Speed up simple product accumulator loop

Hello Julia community,

I need help with speeding up an inner loop in a larger project (running on Julia 1.5.0). Here is a MWE. The loop accumulates multiplicatively into a vector.

using BenchmarkTools

function signal1(k,om,t)
    V = ones(Float64,size(t))
    for p = 1:length(om)
        @. V *= 1 - k[p]*sin(om[p]*t)^4
    end
    return V
end

N = 200   # typically > 50_000
nt = 101   # typically 200-500

k = rand(N,N) 
om = rand(N,N)
t = collect(range(0,0.5,length=nt))

@btime signal1($k,$om,$t);

The code appears type stable according to @code_warntype. Adding @simd or @inbounds to the loop makes no difference. @btime shows only one memory allocation, so the @. macro appears to be working.

As is, this is already 9x faster than my original Matlab version - impressive! However, I am wondering whether I am leaving performance on the table. Are there any ways to speed this up, without destroying readability?

Thanks.

EDIT: remove V from function argument list.

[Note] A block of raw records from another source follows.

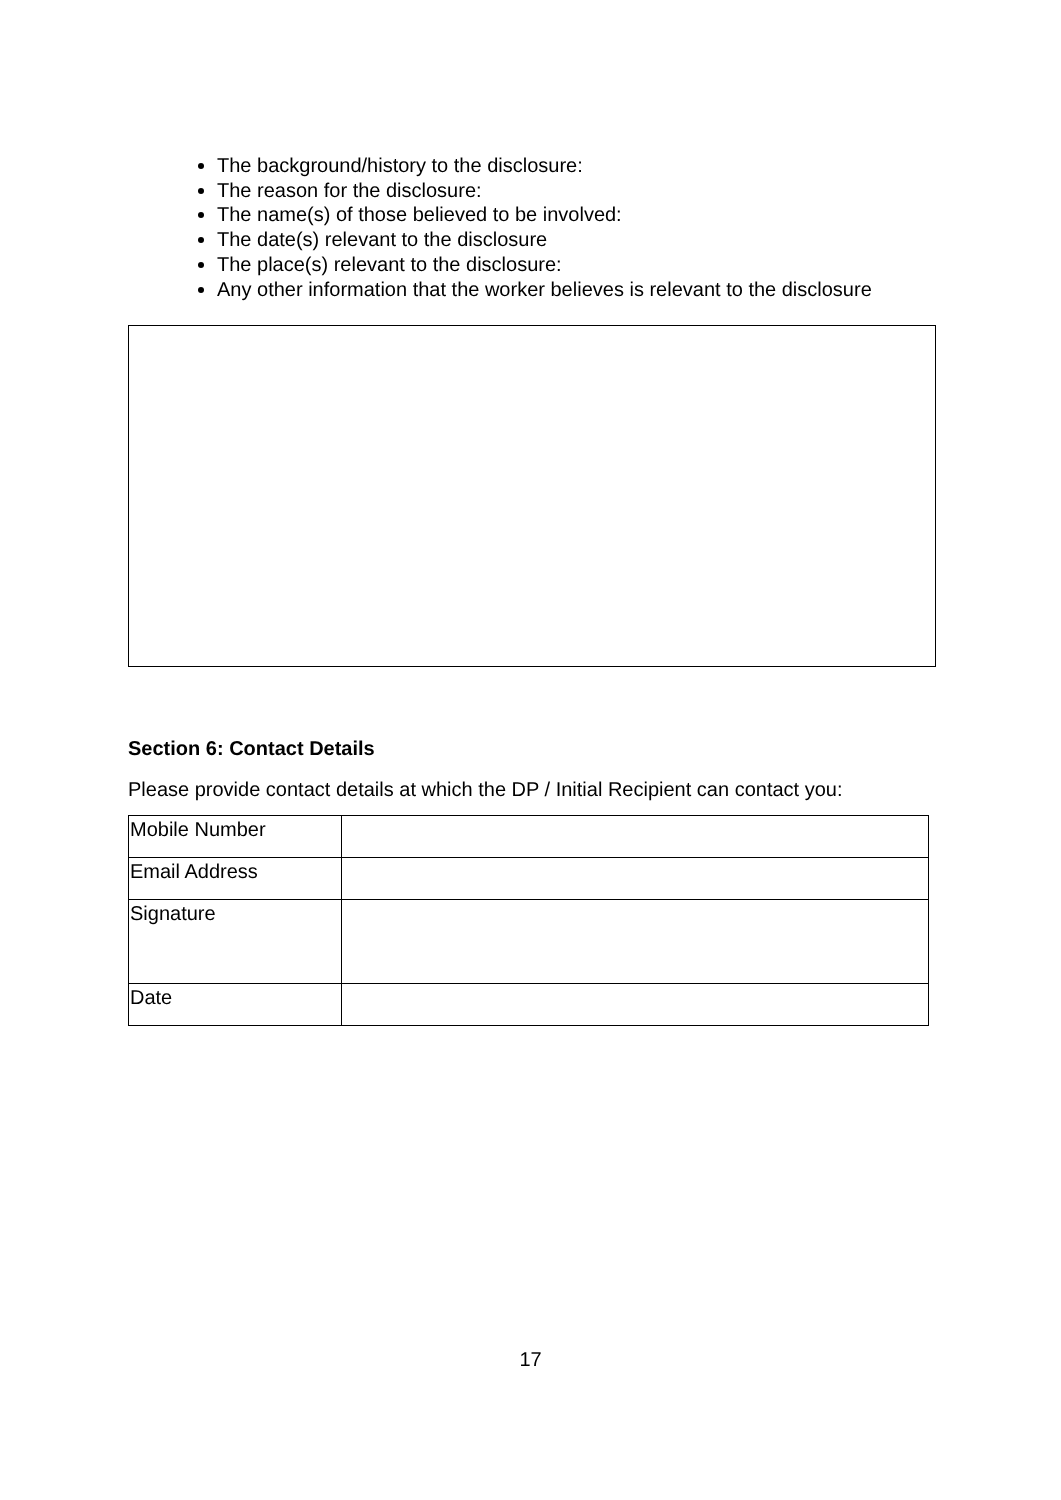The background/history to the disclosure:
The reason for the disclosure:
The name(s) of those believed to be involved:
The date(s) relevant to the disclosure
The place(s) relevant to the disclosure:
Any other information that the worker believes is relevant to the disclosure
Section 6: Contact Details
Please provide contact details at which the DP / Initial Recipient can contact you:
| Mobile Number | |
| Email Address | |
| Signature | |
| Date | |
17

For real input, you could use @avx offered by LoopVectorization before @. to achieve better simd.

1 Like

Some quick attempts:

julia> @btime signal1($k,$om,$t); # defining it without argument V
  117.286 ms (1 allocation: 896 bytes)

julia> using Tullio

julia> @tullio (*) V[a] := 1 - k[p,q] * sin(om[p,q] * t[a])^4;

julia> V ≈ signal1(k,om,t)
true

julia> @btime @tullio (*) V[a] := 1 - k[p,q] * sin(om[p,q] * t[a])^4;
  10.760 ms (125 allocations: 8.28 KiB)

julia> using LoopVectorization

julia> @btime @tullio (*) V[a] := 1 - k[p,q] * sin(om[p,q] * t[a])^4;
  6.161 ms (125 allocations: 8.28 KiB)

(Edit: adding threads=false avx=false fastmath=false makes this slow again. I think @fastmath helps power ^4 quite a bit.)

1 Like

One thing that will slow your computation down but make it much more accurate is accumulating additively in the log domain. Especially if the om terms are near 0, this will be neck more numerically stable.

3 Likes

Thank you all for these great suggestions (using @avx from LoopVectorization, using @tullio from Tullio, and using the logarithm for better accuracy)!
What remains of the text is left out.